▶ **Page text**:

Despite missing the playoffs, the Atlanta Falcons and coach Arthur Smith have something to build on

It won't be a winter of discontent for first-year Falcons coach Arthur Smith, who saw enough of his concepts take hold that he sees reason to look forward to 2022. Rich Barnes/USA TODAY Sports

This was always going to be a longer-term project, no matter what anyone else might have said or how things might have been framed. That much was clear from the beginning no matter who took over for Dan Quinn and Thomas Dimitroff for the 2021 season for the Atlanta Falcons.

A roster needing a lot of players – both in talent and pure numbers – combined with major salary cap issues was always going to constrain the Falcons under first-year coach Arthur Smith and general manager Terry Fontenot.

It was a combination of young players being placed in bigger roles and a lot of veterans signing one-year contracts in free agency because that’s what Atlanta could work with. It had the makings for a rough season, one clearly in transition, which is why Atlanta's season ended up being fairly surprising.

That the Falcons were even in the playoff race for as long as they were, that they went through Thanksgiving and Christmas and New Year’s Eve with a possibility for the postseason, says something. Yes, the NFL is somewhat set up for these possibilities, especially with a 17-game season in a league often structured for parity.

But the Falcons, entering the season with a new coach, new general manager and salary-cap-hamstrung roster, often played well above what they should have this season even if the goal remains the same.

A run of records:
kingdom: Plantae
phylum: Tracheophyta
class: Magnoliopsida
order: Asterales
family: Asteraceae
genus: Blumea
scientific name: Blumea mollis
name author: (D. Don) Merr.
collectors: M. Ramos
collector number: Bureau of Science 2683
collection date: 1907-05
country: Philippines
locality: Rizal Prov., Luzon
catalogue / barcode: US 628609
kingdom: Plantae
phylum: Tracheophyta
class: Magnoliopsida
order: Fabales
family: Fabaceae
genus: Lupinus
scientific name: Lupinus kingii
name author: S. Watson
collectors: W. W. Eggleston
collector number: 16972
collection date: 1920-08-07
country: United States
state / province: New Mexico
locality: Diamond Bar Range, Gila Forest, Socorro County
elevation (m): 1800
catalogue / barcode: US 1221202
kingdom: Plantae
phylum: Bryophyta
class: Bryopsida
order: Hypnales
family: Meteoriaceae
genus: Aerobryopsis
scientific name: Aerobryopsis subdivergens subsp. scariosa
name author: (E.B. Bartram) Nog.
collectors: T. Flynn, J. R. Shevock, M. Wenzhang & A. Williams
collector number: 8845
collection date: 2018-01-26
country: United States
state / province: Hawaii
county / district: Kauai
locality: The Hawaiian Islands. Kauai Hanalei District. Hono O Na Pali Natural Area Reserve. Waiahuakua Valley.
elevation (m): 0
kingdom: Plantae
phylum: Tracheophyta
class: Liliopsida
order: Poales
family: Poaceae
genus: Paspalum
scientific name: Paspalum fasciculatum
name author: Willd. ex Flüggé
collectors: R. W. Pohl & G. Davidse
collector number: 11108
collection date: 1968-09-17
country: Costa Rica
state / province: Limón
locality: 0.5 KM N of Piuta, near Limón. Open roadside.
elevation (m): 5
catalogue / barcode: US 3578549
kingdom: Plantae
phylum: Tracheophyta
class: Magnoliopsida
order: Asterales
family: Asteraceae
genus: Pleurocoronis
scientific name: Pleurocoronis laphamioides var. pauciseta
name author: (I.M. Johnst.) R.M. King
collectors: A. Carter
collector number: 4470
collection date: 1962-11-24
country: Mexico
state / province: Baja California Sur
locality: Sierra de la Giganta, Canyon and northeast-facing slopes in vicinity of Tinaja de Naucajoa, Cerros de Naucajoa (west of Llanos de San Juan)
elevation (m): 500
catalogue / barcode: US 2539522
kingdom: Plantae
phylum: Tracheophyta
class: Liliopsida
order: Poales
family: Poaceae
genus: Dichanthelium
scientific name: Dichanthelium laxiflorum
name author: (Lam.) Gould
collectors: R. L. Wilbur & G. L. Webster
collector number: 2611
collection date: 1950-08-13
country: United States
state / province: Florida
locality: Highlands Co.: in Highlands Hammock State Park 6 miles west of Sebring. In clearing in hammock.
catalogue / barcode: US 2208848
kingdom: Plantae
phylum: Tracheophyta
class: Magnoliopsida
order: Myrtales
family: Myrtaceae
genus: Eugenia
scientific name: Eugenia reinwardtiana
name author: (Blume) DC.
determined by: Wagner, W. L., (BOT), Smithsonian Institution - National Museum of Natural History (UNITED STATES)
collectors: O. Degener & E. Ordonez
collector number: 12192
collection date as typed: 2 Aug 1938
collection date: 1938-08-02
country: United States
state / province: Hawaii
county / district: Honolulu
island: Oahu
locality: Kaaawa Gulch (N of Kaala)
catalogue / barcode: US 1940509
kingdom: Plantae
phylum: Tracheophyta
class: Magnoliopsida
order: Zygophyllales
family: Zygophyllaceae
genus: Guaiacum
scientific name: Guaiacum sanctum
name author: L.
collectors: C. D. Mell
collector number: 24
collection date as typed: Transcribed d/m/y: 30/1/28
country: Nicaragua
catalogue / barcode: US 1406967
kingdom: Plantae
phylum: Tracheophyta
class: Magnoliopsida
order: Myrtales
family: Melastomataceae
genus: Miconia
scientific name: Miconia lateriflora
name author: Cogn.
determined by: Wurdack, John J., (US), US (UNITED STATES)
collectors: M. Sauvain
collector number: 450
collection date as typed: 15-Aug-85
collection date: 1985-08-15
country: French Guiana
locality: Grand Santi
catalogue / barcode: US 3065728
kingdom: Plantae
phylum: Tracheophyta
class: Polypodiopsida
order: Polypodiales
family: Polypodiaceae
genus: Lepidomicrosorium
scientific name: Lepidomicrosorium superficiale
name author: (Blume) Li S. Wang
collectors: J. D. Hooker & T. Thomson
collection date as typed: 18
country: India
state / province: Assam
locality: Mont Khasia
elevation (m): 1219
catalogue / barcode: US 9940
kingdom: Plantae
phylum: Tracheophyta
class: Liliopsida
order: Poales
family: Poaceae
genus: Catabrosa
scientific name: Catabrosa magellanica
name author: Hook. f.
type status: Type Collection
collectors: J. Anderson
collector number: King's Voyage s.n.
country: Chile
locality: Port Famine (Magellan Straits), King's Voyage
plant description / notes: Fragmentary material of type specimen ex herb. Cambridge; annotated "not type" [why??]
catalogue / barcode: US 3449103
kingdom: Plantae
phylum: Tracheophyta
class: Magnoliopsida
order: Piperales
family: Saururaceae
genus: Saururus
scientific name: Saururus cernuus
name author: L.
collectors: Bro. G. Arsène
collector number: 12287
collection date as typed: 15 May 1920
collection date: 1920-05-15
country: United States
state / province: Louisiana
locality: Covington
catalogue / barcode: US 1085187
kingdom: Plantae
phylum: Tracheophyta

▶ **Problem 1**:
According to the Falcons article, why did Atlanta's season end up being fairly surprising? Answer in one to three sentences.
▶ **Problem 2**:
Reproduce the passage of the Falcons article starting with "It was a combination" and going on through "structured for parity.".
This data was drawn from a different source than the text.

▶ **Output 1**:
Young players were placed in bigger roles and many veterans signed one-year contracts because that was what Atlanta could afford, so the season looked likely to be rough and transitional. Instead, the Falcons stayed in the playoff race through Thanksgiving, Christmas and New Year's Eve.

▶ **Output 2**:
It was a combination of young players being placed in bigger roles and a lot of veterans signing one-year contracts in free agency because that’s what Atlanta could work with. It had the makings for a rough season, one clearly in transition, which is why Atlanta's season ended up being fairly surprising.

That the Falcons were even in the playoff race for as long as they were, that they went through Thanksgiving and Christmas and New Year’s Eve with a possibility for the postseason, says something. Yes, the NFL is somewhat set up for these possibilities, especially with a 17-game season in a league often structured for parity.